EXTRACTED TEXT:
▶

When checks depend on you, coding sessions become a turn-based game, and you lose what makes agents useful: autonomy.
The good news is that Claude already self-verifies against deterministic signals like type errors, lint errors, failing tests, and runtime errors. And as models improve, this will only get better.
What Claude can’t always infer are the manual checks you run after it responds, and later on, before you merge code into production.
The more of those checks you can encode, the closer Claude’s first response gets to the final result you had in mind.
You spend less time babysitting, and Claude can keep going while you work on something else.
Write down your processes
A good place to start is to write down the best-practices version of what you or your team already do.
For frontend, that’s usually: run the dev server, open the browser, check the console for errors, click around as the user would and look out for things like layout shift or slow navigations.
Every domain has its own version. For each of those steps, there’s likely a tool Claude can use for verification:
Encode your process as a skill
Once the process is clear, encode as much of it as possible as a skill. Install the skill-creator plugin, then ask Claude to interview you:
plaintext/skill-creator Create a skill for verifying frontend changes end-to-end. Interview me about my workflow.
If you’re struggling to put your process into words, ask Claude for the domain best practices first and let it show you what an end-to-end verification flow might look like.

◀

GIVEN DATA:
▶

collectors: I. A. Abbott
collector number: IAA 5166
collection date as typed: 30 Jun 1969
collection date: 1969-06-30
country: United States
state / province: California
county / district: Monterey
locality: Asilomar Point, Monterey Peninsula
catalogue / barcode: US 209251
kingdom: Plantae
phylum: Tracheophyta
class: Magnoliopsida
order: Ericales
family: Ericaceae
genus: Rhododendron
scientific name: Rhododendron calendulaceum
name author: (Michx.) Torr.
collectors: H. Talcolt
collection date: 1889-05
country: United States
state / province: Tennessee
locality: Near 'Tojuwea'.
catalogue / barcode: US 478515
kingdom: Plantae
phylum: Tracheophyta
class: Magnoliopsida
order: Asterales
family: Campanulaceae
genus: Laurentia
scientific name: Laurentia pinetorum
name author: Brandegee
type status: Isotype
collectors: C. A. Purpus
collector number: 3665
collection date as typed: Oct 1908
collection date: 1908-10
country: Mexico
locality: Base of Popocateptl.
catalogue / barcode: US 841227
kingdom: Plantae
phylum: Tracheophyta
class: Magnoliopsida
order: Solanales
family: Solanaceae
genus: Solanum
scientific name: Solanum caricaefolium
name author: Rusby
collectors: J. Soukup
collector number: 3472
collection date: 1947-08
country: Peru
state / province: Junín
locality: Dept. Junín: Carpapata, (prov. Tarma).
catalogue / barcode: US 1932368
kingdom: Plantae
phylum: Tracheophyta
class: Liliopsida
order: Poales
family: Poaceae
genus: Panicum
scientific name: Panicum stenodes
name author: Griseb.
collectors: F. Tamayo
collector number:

◀

DIRECTIONS:
[1] Please duplicate the text on encoding verification checks from "Write down your" up to and including "or slow navigations.".
[2] Answer these questions from the text on encoding verification checks:
(a) Which deterministic signals does Claude already self-verify against?
(b) Which plugin does the text say to install before asking Claude to interview you?
(c) In the frontend process, what should you check for errors after opening the browser?

TASK-BY-TASK OUTPUTS:
[1]
Write down your processes
A good place to start is to write down the best-practices version of what you or your team already do.
For frontend, that’s usually: run the dev server, open the browser, check the console for errors, click around as the user would and look out for things like layout shift or slow navigations.

[2]
(a) Type errors, lint errors, failing tests, and runtime errors.
(b) The skill-creator plugin.
(c) The console.